WORK REQUIRED: Only the lines of the data holding the string "January" need to be returned.

Saved data entries
• • • •

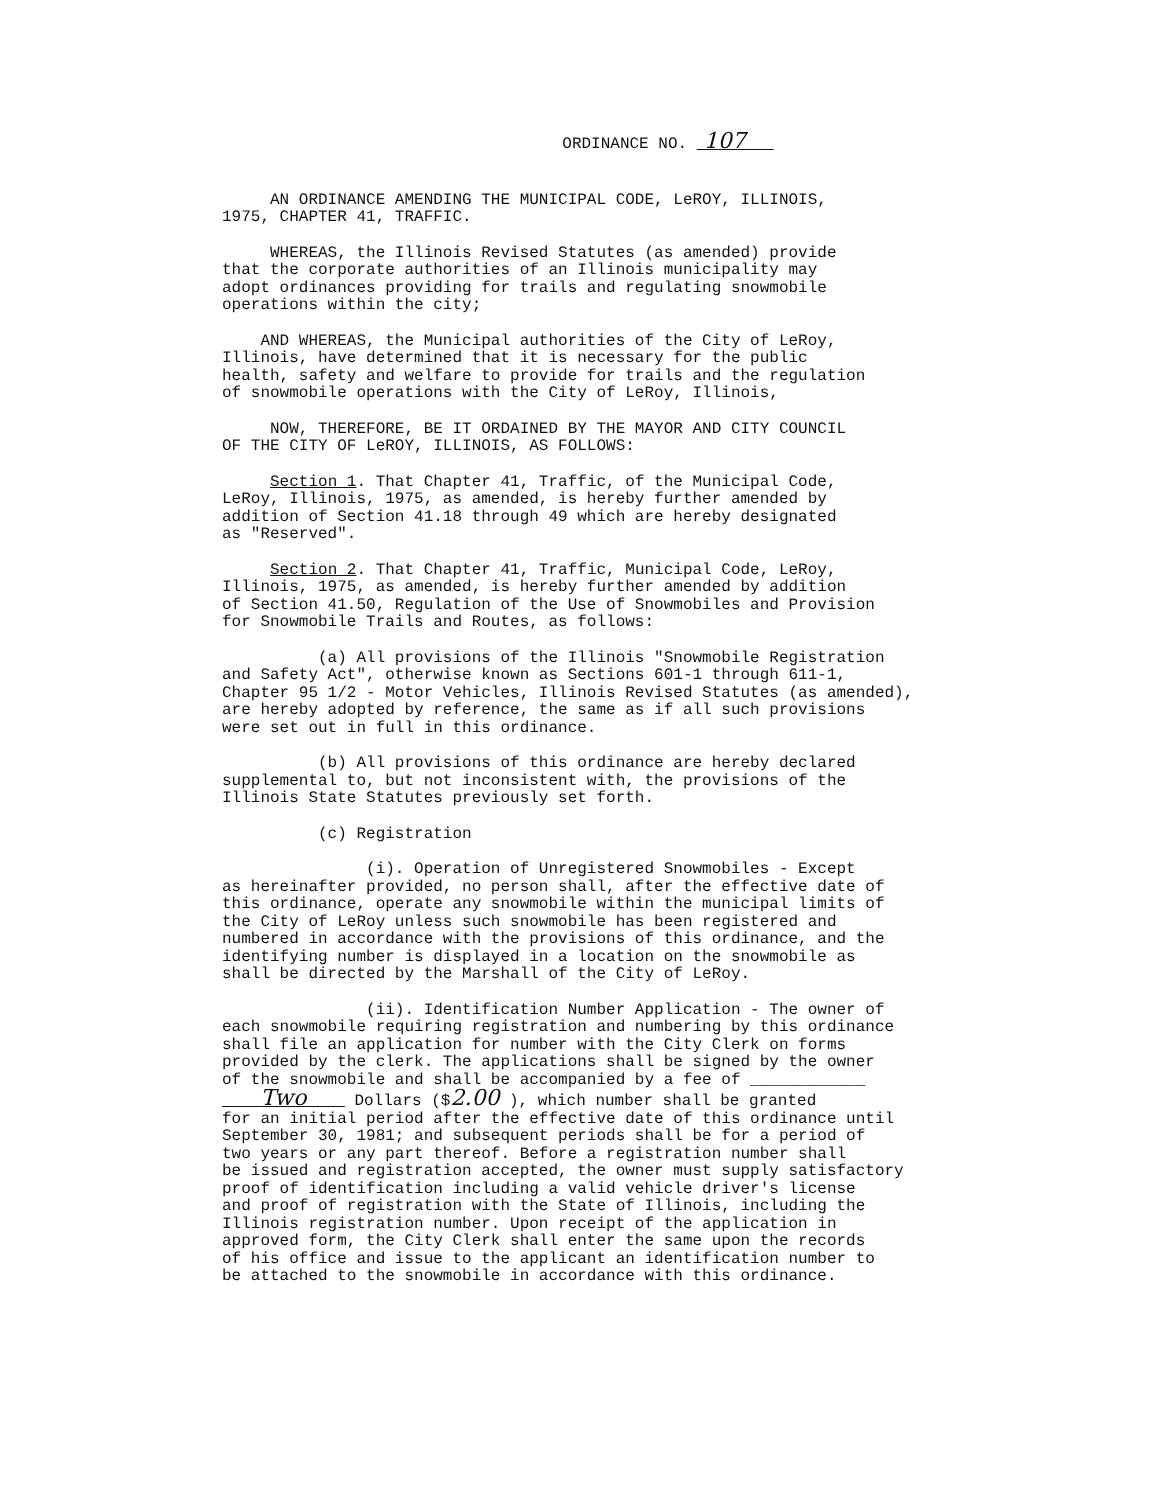ORDINANCE NO. 107
AN ORDINANCE AMENDING THE MUNICIPAL CODE, LeROY, ILLINOIS, 1975, CHAPTER 41, TRAFFIC.
WHEREAS, the Illinois Revised Statutes (as amended) provide that the corporate authorities of an Illinois municipality may adopt ordinances providing for trails and regulating snowmobile operations within the city;
AND WHEREAS, the Municipal authorities of the City of LeRoy, Illinois, have determined that it is necessary for the public health, safety and welfare to provide for trails and the regulation of snowmobile operations with the City of LeRoy, Illinois,
NOW, THEREFORE, BE IT ORDAINED BY THE MAYOR AND CITY COUNCIL OF THE CITY OF LeROY, ILLINOIS, AS FOLLOWS:
Section 1. That Chapter 41, Traffic, of the Municipal Code, LeRoy, Illinois, 1975, as amended, is hereby further amended by addition of Section 41.18 through 49 which are hereby designated as "Reserved".
Section 2. That Chapter 41, Traffic, Municipal Code, LeRoy, Illinois, 1975, as amended, is hereby further amended by addition of Section 41.50, Regulation of the Use of Snowmobiles and Provision for Snowmobile Trails and Routes, as follows:
(a) All provisions of the Illinois "Snowmobile Registration and Safety Act", otherwise known as Sections 601-1 through 611-1, Chapter 95 1/2 - Motor Vehicles, Illinois Revised Statutes (as amended), are hereby adopted by reference, the same as if all such provisions were set out in full in this ordinance.
(b) All provisions of this ordinance are hereby declared supplemental to, but not inconsistent with, the provisions of the Illinois State Statutes previously set forth.
(c) Registration
(i). Operation of Unregistered Snowmobiles - Except as hereinafter provided, no person shall, after the effective date of this ordinance, operate any snowmobile within the municipal limits of the City of LeRoy unless such snowmobile has been registered and numbered in accordance with the provisions of this ordinance, and the identifying number is displayed in a location on the snowmobile as shall be directed by the Marshall of the City of LeRoy.
(ii). Identification Number Application - The owner of each snowmobile requiring registration and numbering by this ordinance shall file an application for number with the City Clerk on forms provided by the clerk. The applications shall be signed by the owner of the snowmobile and shall be accompanied by a fee of ____________ Two Dollars ($2.00 ), which number shall be granted for an initial period after the effective date of this ordinance until September 30, 1981; and subsequent periods shall be for a period of two years or any part thereof. Before a registration number shall be issued and registration accepted, the owner must supply satisfactory proof of identification including a valid vehicle driver's license and proof of registration with the State of Illinois, including the Illinois registration number. Upon receipt of the application in approved form, the City Clerk shall enter the same upon the records of his office and issue to the applicant an identification number to be attached to the snowmobile in accordance with this ordinance.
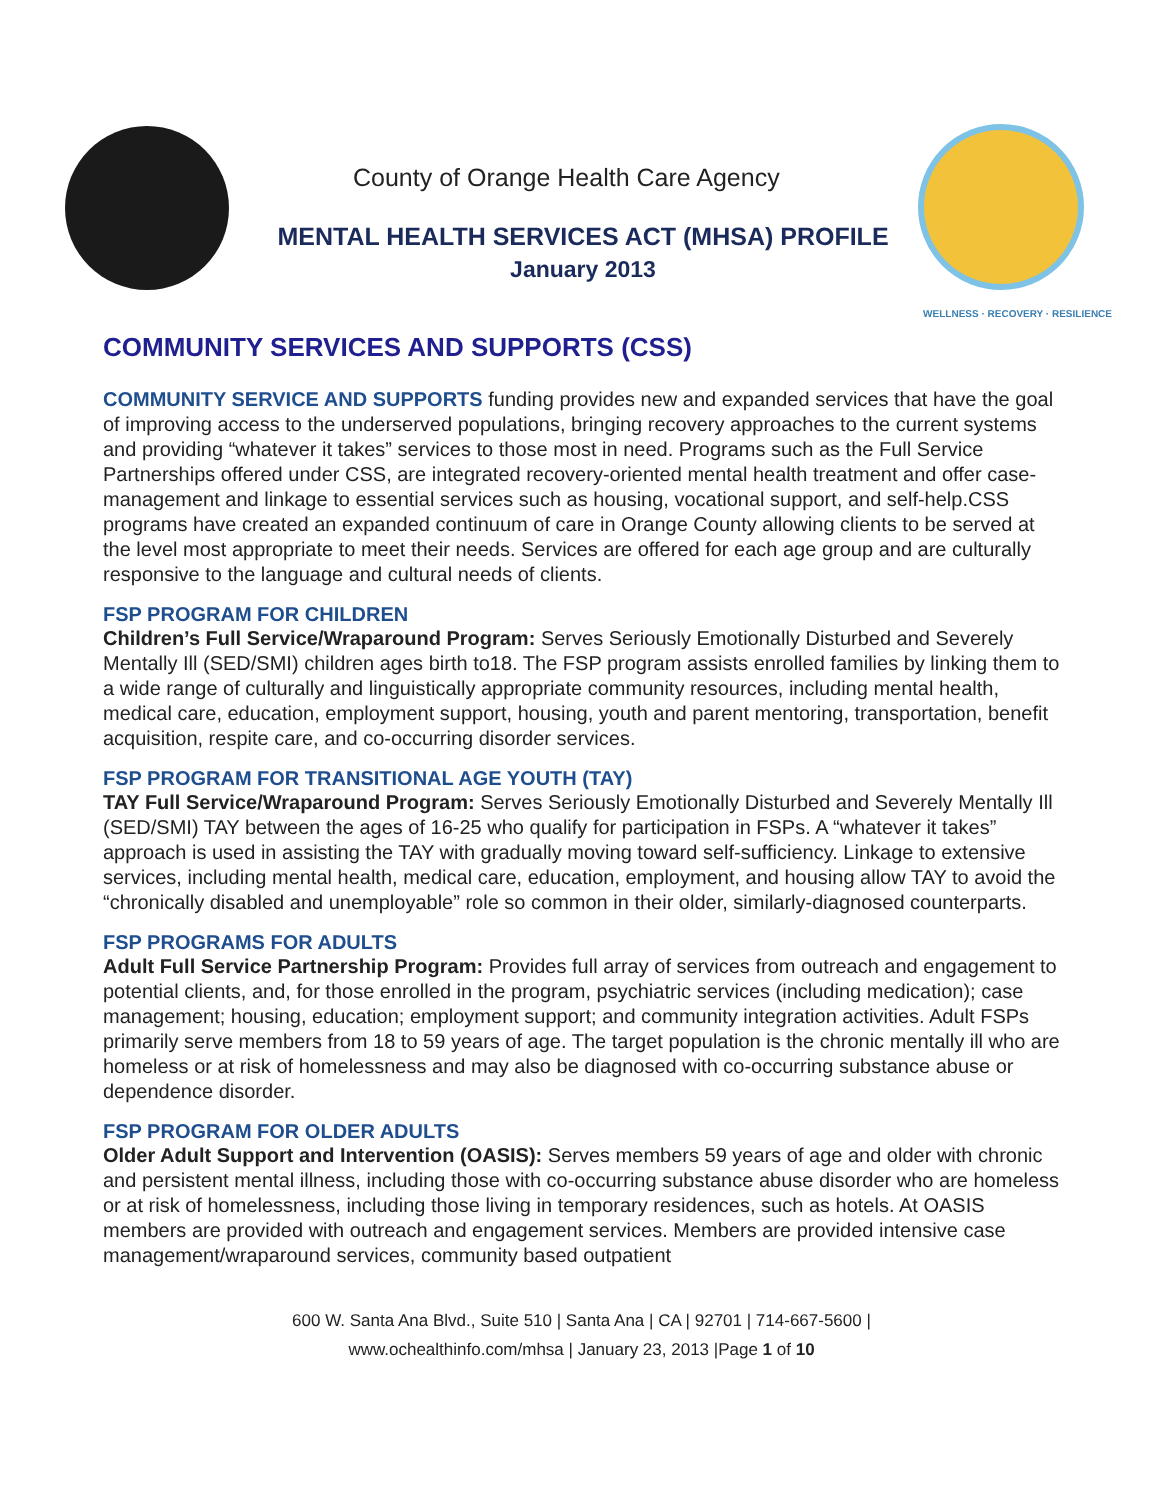County of Orange Health Care Agency
MENTAL HEALTH SERVICES ACT (MHSA) PROFILE
January 2013
WELLNESS · RECOVERY · RESILIENCE
COMMUNITY SERVICES AND SUPPORTS (CSS)
COMMUNITY SERVICE AND SUPPORTS funding provides new and expanded services that have the goal of improving access to the underserved populations, bringing recovery approaches to the current systems and providing “whatever it takes” services to those most in need. Programs such as the Full Service Partnerships offered under CSS, are integrated recovery-oriented mental health treatment and offer case-management and linkage to essential services such as housing, vocational support, and self-help.CSS programs have created an expanded continuum of care in Orange County allowing clients to be served at the level most appropriate to meet their needs. Services are offered for each age group and are culturally responsive to the language and cultural needs of clients.
FSP PROGRAM FOR CHILDREN
Children’s Full Service/Wraparound Program: Serves Seriously Emotionally Disturbed and Severely Mentally Ill (SED/SMI) children ages birth to18. The FSP program assists enrolled families by linking them to a wide range of culturally and linguistically appropriate community resources, including mental health, medical care, education, employment support, housing, youth and parent mentoring, transportation, benefit acquisition, respite care, and co-occurring disorder services.
FSP PROGRAM FOR TRANSITIONAL AGE YOUTH (TAY)
TAY Full Service/Wraparound Program: Serves Seriously Emotionally Disturbed and Severely Mentally Ill (SED/SMI) TAY between the ages of 16-25 who qualify for participation in FSPs. A “whatever it takes” approach is used in assisting the TAY with gradually moving toward self-sufficiency. Linkage to extensive services, including mental health, medical care, education, employment, and housing allow TAY to avoid the “chronically disabled and unemployable” role so common in their older, similarly-diagnosed counterparts.
FSP PROGRAMS FOR ADULTS
Adult Full Service Partnership Program: Provides full array of services from outreach and engagement to potential clients, and, for those enrolled in the program, psychiatric services (including medication); case management; housing, education; employment support; and community integration activities. Adult FSPs primarily serve members from 18 to 59 years of age. The target population is the chronic mentally ill who are homeless or at risk of homelessness and may also be diagnosed with co-occurring substance abuse or dependence disorder.
FSP PROGRAM FOR OLDER ADULTS
Older Adult Support and Intervention (OASIS): Serves members 59 years of age and older with chronic and persistent mental illness, including those with co-occurring substance abuse disorder who are homeless or at risk of homelessness, including those living in temporary residences, such as hotels. At OASIS members are provided with outreach and engagement services. Members are provided intensive case management/wraparound services, community based outpatient
600 W. Santa Ana Blvd., Suite 510 | Santa Ana | CA | 92701 | 714-667-5600 |
www.ochealthinfo.com/mhsa | January 23, 2013 |Page 1 of 10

• • • •

WRITTEN SOLUTION:
January 2013
www.ochealthinfo.com/mhsa | January 23, 2013 |Page 1 of 10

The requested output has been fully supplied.